- Although the name of John is not mentioned, the author has been reported as the apostle John since the earliest times.
- Those who commented about the letter also placed John in Ephesus at the time, late in his life.
- Gaius could be the same as one mentioned before (Acts 19:28, 20:4, Romans 16:23, 1 Corinthians 1:14), but it was a common name. The Gaius of Acts 19:28 is from Macedonia. The Gaius of Acts 20:4 is from Derbe. The Gaius of Romans 16:23 and 1 Corinthians 1:14 is from Corinth.
- Demetrius probably is not the silversmith of Acts 19:24, but possibly.
- Diotrephes is not mentioned elsewhere.
(1) “Truth” also appears in verses 3, 4, and 8. As in 2 John, “Spirit” could be used in the same place.

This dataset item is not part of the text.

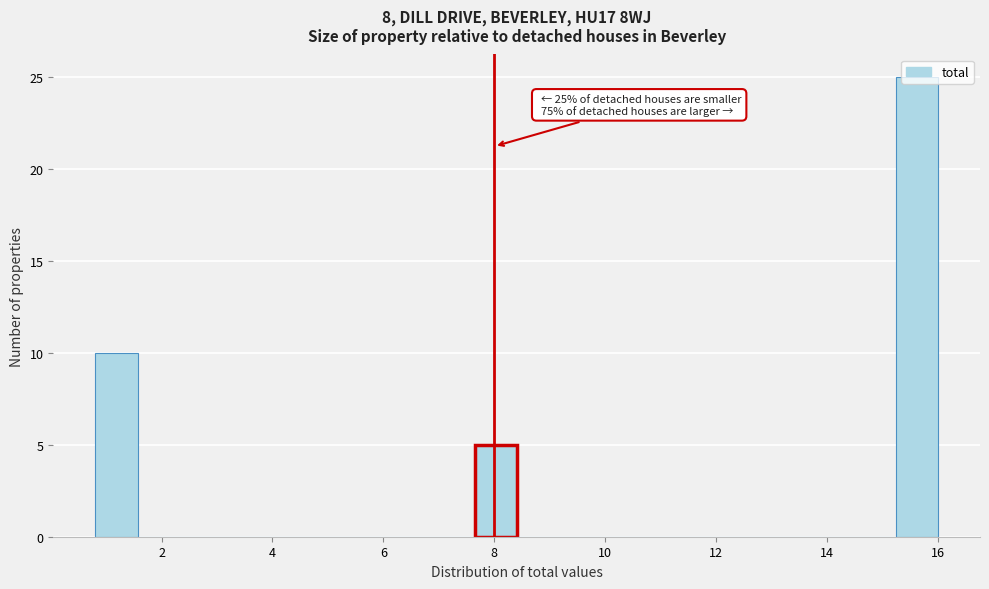

Around what value on the x-axis is the tallest bar? Give the approximate position of its centre, as read against the axis.

15.6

(2) Praying for physical things appears to be appropriate if kept in context.
(3 – 6) As in 2 John and most of the other letters, the motivation for writing was encouragement
- (3) The excellent reputation of Gaius had spread, so John reported that fact.

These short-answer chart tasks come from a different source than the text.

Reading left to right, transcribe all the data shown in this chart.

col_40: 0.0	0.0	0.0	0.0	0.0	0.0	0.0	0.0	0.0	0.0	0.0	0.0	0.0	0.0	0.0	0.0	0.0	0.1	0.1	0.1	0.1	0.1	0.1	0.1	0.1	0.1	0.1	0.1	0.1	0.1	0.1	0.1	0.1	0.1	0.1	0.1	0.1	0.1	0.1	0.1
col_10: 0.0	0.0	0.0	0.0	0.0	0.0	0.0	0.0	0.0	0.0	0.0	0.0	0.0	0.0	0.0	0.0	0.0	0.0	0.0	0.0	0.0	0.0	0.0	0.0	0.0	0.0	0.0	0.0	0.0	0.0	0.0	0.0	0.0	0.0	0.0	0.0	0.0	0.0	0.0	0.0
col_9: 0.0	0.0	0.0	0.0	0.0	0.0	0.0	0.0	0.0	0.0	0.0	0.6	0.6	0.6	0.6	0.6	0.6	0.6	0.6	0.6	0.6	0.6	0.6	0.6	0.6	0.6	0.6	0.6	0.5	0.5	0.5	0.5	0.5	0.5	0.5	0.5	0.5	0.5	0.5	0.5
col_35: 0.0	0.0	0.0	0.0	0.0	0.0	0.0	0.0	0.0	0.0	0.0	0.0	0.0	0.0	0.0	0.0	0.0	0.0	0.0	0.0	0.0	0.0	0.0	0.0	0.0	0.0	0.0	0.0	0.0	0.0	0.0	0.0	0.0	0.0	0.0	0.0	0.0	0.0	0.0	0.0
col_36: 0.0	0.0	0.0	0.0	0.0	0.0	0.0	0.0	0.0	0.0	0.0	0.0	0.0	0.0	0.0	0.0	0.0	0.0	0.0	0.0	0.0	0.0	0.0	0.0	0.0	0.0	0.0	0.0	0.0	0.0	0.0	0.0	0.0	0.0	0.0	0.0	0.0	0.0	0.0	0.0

- (4) The foundation of John’s joy was derived from the successes of faith. John expressed the same sentiment in 1 John 1:4 and 2 John 4.
- Paul’s expressions of joy are found in Philippians 1:4, 1:18, 1:25, 2:2, 2:28, 3:1, 4:1, 4:4, 4:10; Colossians 1:11, 1:24, 2:5; 1 Thessalonians 1:6, 2:19, 2:20, 5:16; 2 Corinthians 2:3, 7:4, 7:7, 7:9, 7:16
- James 1:2
- 1 Peter 1:8
- (5) Gaius’ generosity had become well known.
- (6) The recipients of Gaius’ generosity reported it to other congregations.
- Encouraging those who do well and reporting good work to others is an important function within the church.
(6 – 8) Helping those who travel and teach the gospel is a good work.
- (6) These teachers were already on the road, not raising support for future work.
- (7) They did claim support as a right. Paul did the same (1 Corinthians 9:4 – 18, 2 Thessalonians 3:9), although he accepted gifts when appropriate (Philippians 4:10 – 20).
- (8) In helping such teachers, we participate in their work
- Christians are encouraged to support such works (Titus 3:13, 1 Timothy 5:17 – 18, James 5:4, Colossians 4:10, Philippians 2:29, Romans 16:2, Acts 18:27).
- Not everyone has the faith or is physically able to become a travelling teacher. But if everyone did so, all would starve. Those who stay home, work, and share are essential to the process.
(9 – 11) The desire for position happens in the church, too.
- Diotrephes’ motive was revealed by an inspired writer, not assumption.
- “Receive” meant to both honor and financially support.
- Diotrephes’ words were forcefully delivered nonsense.
- Diotrephes’ claimed authority over the actions of others and the authority to regulate church membership.
- John draws the conclusion that Diotrephes has not seen God.
(11 – 12) Do the right thing.
- John does not ask Gaius to oppose Diotrephes, but to do what he knows is right.
- Stick with those you have decided are the right ones to follow (hegemony).
- Stick with those who show the results of the Spirit dwelling in them.
- If congregations followed this pattern, poor leadership would die of starvation.
(13 – 14) As in 2 John, personal visits are superior to letters.
- Peace would be in short supply with Diotrephes around; but only if you let his poor behavior overcome the truth.
- Greet the friends according to their inner quality; greet them with encouragement as John did in verse 3.
- Congregations have an obligation to spread peace.